▶ _SUPPLIED RECORDS_:
[Start of section]

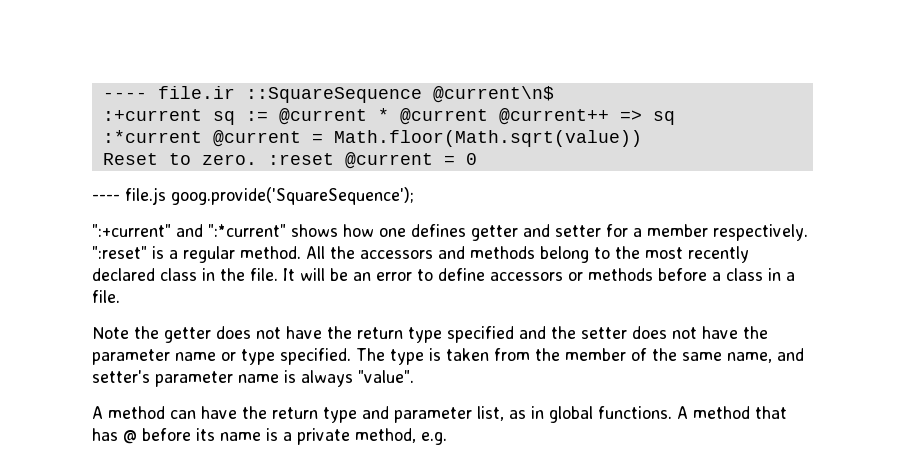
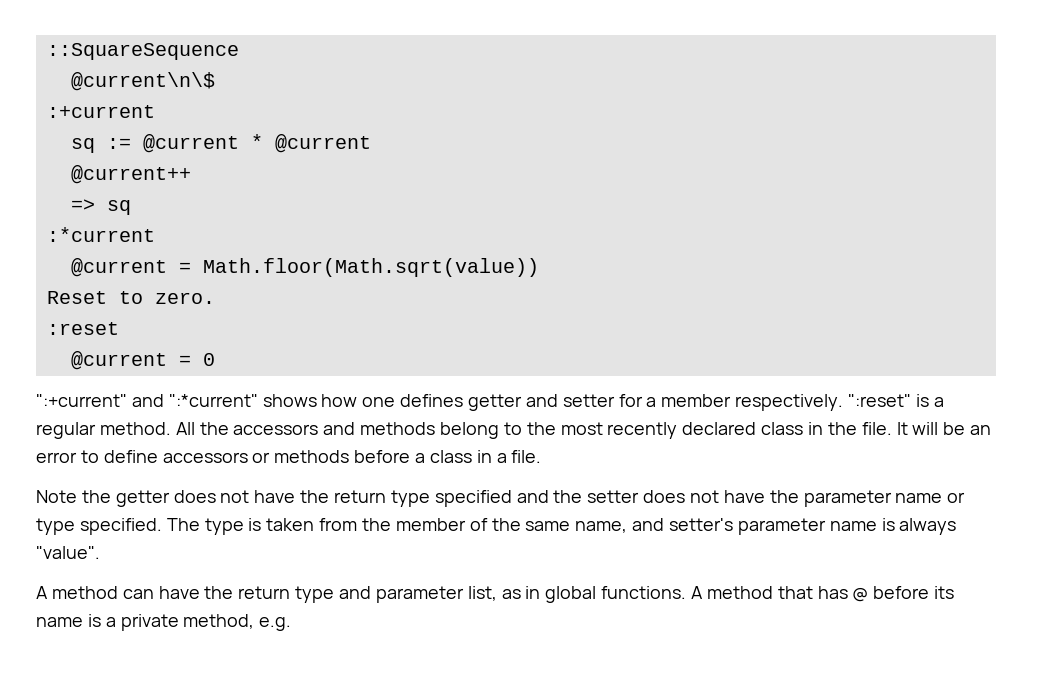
[102,86,235,99] ---- file.ir -> (46, 51) none
[432,86,554,103] @current\n$ -> [70,72,215,91] // @current\n\$
(202, 115) none -> (155, 111) //
(488, 116) none -> (371, 143) //
(609, 116) none -> (191, 174) //
(202, 136) none -> (155, 234) //
(257, 159) none -> (215, 298) //
(334, 159) none -> (119, 328) //
[92,187,414,205] // ---- file.js goog.provide('SquareSequence'); -> (215, 359) none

[End of section]

▶ _JOB ITEM_: Give back exactly the lines from the one containing "(202, 115) none -> (155, 111) //" to the end of the material, both ends included.

▶ _REPLY TO THE EXERCISE_:
(202, 115) none -> (155, 111) //
(488, 116) none -> (371, 143) //
(609, 116) none -> (191, 174) //
(202, 136) none -> (155, 234) //
(257, 159) none -> (215, 298) //
(334, 159) none -> (119, 328) //
[92,187,414,205] // ---- file.js goog.provide('SquareSequence'); -> (215, 359) none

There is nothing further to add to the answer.